What to work on: Starting at the line that holds "root of tail: (628, 297)" and stopping at the line that holds "nose: (819, 374)", restate the records below word for word, with both of those lines included.

Exercise input:
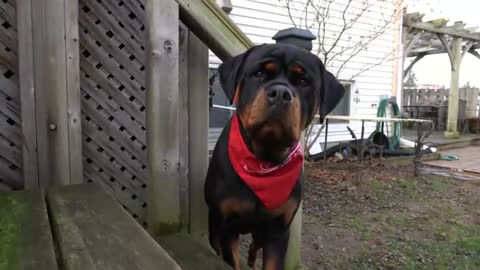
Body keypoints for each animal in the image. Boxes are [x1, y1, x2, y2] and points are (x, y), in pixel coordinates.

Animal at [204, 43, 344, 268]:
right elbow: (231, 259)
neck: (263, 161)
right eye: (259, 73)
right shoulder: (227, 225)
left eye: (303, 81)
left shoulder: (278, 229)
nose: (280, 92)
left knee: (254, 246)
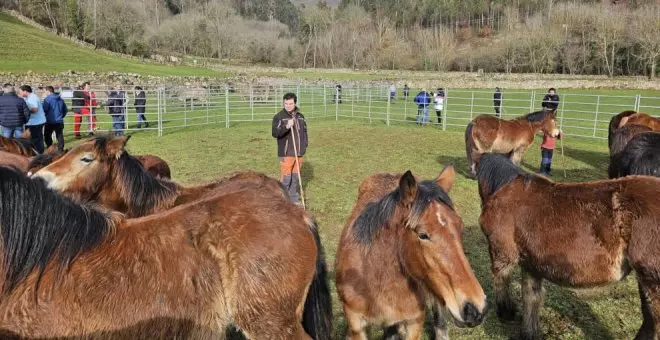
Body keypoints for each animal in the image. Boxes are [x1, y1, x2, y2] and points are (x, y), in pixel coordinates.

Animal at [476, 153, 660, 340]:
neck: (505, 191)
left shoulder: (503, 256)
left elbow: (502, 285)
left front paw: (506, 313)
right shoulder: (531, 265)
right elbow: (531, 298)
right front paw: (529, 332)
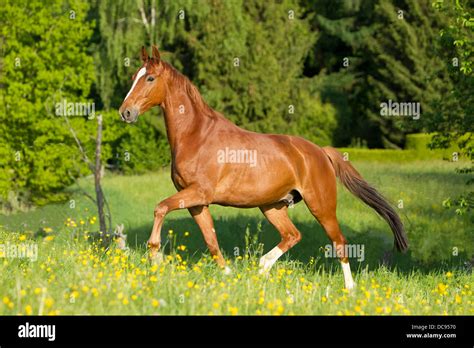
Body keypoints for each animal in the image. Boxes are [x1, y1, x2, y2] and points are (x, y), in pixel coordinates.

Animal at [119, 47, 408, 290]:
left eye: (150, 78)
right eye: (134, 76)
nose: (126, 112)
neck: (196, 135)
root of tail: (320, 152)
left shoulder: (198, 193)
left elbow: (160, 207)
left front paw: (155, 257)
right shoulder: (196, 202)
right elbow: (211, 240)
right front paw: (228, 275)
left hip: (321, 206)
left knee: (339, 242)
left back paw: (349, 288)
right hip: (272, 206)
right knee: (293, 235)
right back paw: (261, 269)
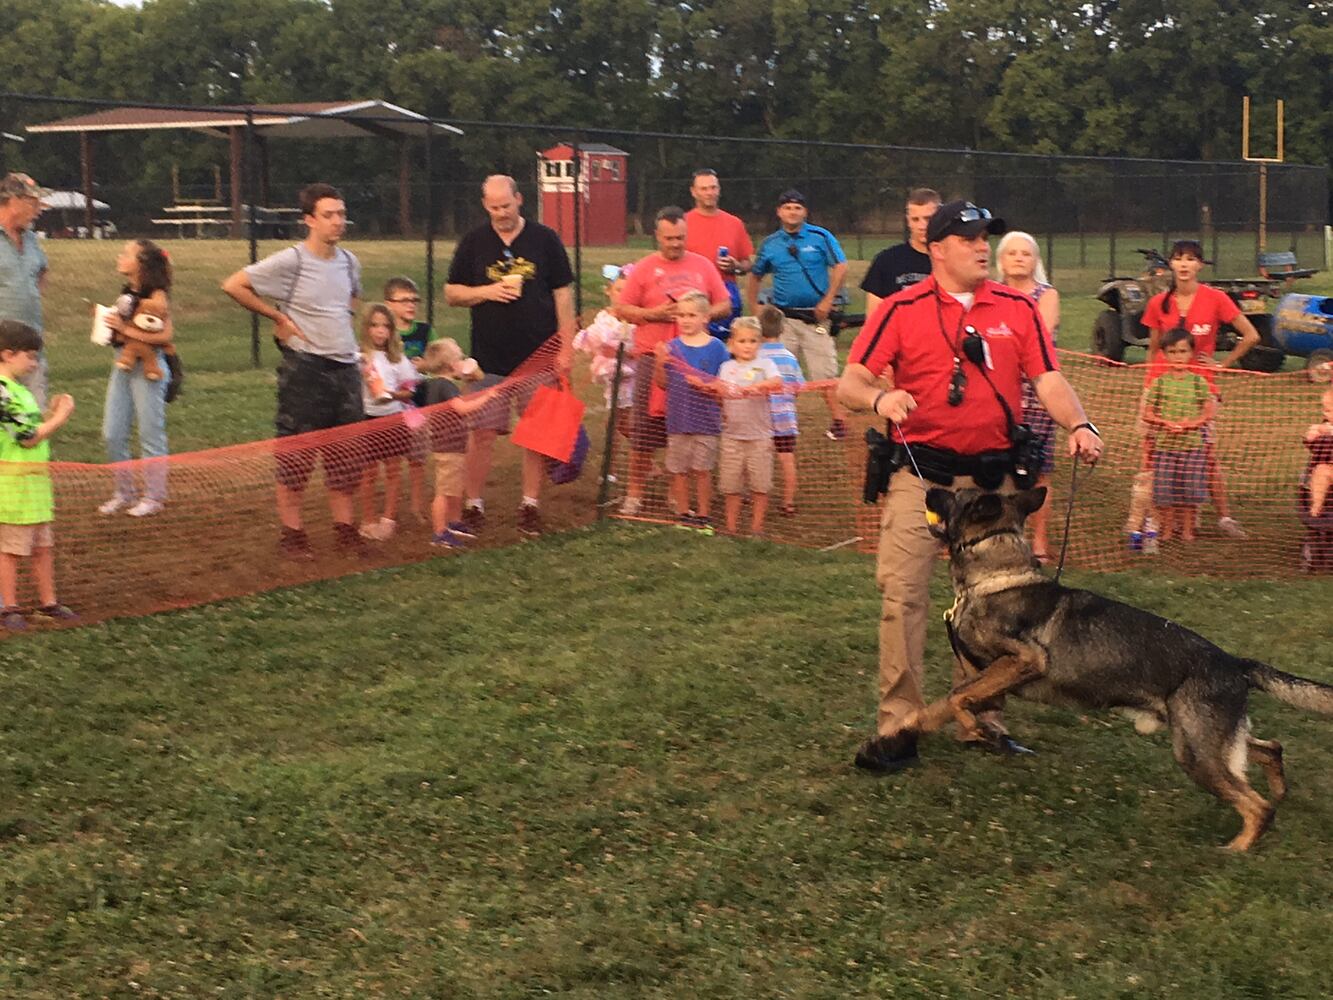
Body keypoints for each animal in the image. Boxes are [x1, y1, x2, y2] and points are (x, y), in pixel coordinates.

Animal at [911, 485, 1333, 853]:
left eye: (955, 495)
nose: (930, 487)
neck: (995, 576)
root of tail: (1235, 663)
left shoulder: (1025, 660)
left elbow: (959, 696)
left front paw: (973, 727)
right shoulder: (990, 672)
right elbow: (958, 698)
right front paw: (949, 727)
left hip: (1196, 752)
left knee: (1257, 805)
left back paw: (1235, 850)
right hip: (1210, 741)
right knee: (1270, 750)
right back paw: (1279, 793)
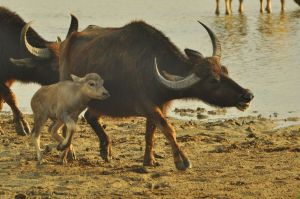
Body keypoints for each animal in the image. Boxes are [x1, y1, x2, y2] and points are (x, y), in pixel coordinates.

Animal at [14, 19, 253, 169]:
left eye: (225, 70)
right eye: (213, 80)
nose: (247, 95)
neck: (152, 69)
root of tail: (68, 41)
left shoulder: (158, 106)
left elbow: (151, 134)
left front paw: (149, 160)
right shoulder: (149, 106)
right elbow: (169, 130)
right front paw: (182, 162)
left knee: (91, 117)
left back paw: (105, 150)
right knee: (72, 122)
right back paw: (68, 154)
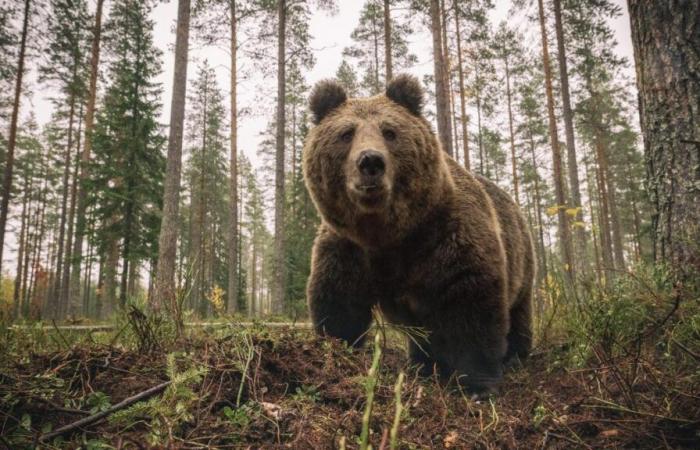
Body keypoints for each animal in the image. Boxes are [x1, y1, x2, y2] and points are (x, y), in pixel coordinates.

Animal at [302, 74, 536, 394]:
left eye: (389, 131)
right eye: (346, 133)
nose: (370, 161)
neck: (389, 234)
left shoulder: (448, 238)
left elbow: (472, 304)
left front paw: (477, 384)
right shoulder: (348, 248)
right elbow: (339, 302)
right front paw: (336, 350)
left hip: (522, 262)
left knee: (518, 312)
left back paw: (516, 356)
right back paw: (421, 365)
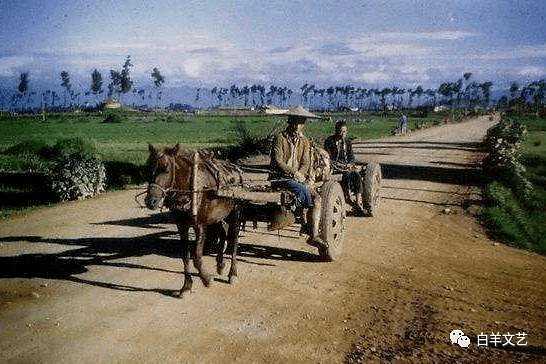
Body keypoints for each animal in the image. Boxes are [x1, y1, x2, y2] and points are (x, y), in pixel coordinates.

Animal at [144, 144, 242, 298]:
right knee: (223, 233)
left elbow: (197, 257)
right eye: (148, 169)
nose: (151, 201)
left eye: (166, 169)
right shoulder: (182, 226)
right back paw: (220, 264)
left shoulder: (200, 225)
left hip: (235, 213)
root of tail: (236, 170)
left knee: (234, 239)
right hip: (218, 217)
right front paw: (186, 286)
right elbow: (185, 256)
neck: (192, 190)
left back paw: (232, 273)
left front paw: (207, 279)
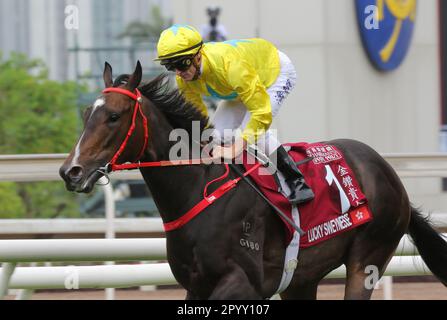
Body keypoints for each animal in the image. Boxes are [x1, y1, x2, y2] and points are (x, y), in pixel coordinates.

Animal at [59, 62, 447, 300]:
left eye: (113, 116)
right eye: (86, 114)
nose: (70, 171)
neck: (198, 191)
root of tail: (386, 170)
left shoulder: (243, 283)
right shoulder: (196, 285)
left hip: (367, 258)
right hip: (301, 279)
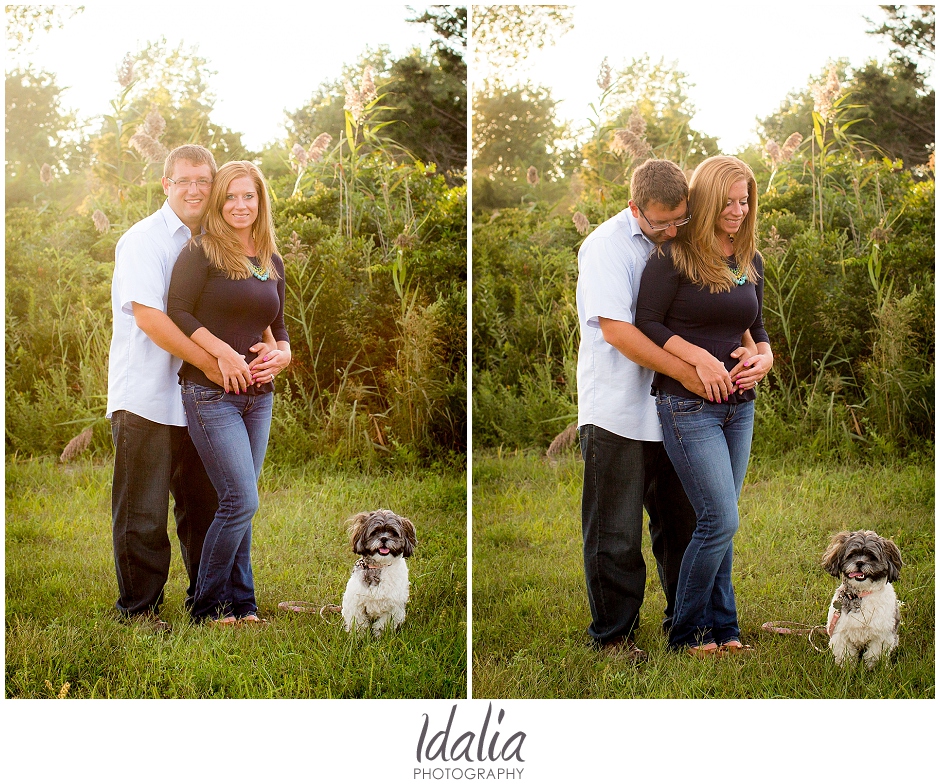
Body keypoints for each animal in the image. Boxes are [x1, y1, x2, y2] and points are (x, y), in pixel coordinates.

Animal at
* * *
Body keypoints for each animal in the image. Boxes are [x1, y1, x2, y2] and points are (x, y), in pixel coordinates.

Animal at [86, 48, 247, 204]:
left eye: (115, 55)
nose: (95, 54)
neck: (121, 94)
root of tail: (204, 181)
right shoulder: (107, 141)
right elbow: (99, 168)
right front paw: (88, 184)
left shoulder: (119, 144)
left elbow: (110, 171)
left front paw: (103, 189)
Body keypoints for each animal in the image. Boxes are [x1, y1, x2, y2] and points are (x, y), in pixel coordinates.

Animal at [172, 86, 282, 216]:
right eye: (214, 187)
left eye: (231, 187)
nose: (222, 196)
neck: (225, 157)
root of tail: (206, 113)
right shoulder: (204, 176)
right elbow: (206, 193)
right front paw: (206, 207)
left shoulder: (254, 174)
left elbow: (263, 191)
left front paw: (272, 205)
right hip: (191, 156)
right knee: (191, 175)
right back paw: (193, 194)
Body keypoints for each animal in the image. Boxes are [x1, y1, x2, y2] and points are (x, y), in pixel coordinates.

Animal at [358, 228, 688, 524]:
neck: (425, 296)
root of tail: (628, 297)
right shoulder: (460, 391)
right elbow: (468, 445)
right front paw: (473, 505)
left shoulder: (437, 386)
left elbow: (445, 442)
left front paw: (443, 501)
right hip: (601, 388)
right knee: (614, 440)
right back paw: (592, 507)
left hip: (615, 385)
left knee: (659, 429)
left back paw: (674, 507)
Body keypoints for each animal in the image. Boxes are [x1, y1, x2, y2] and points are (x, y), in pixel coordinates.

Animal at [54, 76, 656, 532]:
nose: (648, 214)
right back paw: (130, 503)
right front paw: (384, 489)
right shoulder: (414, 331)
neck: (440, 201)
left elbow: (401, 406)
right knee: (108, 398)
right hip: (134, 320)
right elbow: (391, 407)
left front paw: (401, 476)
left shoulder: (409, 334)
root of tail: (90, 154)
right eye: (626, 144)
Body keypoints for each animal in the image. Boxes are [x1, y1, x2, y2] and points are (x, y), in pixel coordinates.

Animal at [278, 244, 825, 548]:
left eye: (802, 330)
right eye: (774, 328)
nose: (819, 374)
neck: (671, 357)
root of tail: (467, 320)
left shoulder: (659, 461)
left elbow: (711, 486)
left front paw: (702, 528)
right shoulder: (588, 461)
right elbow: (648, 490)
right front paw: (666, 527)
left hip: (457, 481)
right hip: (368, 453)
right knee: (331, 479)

Result for this task:
root of tail: (628, 297)
right shoulder: (460, 391)
right elbow: (468, 445)
right front paw: (473, 505)
left shoulder: (437, 386)
left elbow: (445, 442)
left front paw: (443, 501)
right hip: (601, 388)
right knee: (614, 440)
right back paw: (592, 507)
left hip: (615, 385)
left knee: (659, 429)
left back paw: (674, 507)
Body keypoints for each animal in the image. Boxes are [x1, y1, x2, y2] and points are (x, y), in pixel coordinates.

Animal at [54, 76, 656, 532]:
nose: (648, 214)
right back paw: (130, 503)
right front paw: (384, 489)
right shoulder: (414, 331)
neck: (440, 201)
left elbow: (401, 406)
right knee: (108, 398)
right hip: (134, 320)
right elbow: (391, 407)
left front paw: (401, 476)
left shoulder: (409, 334)
root of tail: (90, 154)
right eye: (626, 144)
Body keypoints for each animal in the image. Boxes are [x1, y1, x2, y2] and points are (x, y), in pixel coordinates.

Animal at [278, 244, 825, 548]:
left eye: (802, 330)
right eye: (774, 328)
nose: (819, 374)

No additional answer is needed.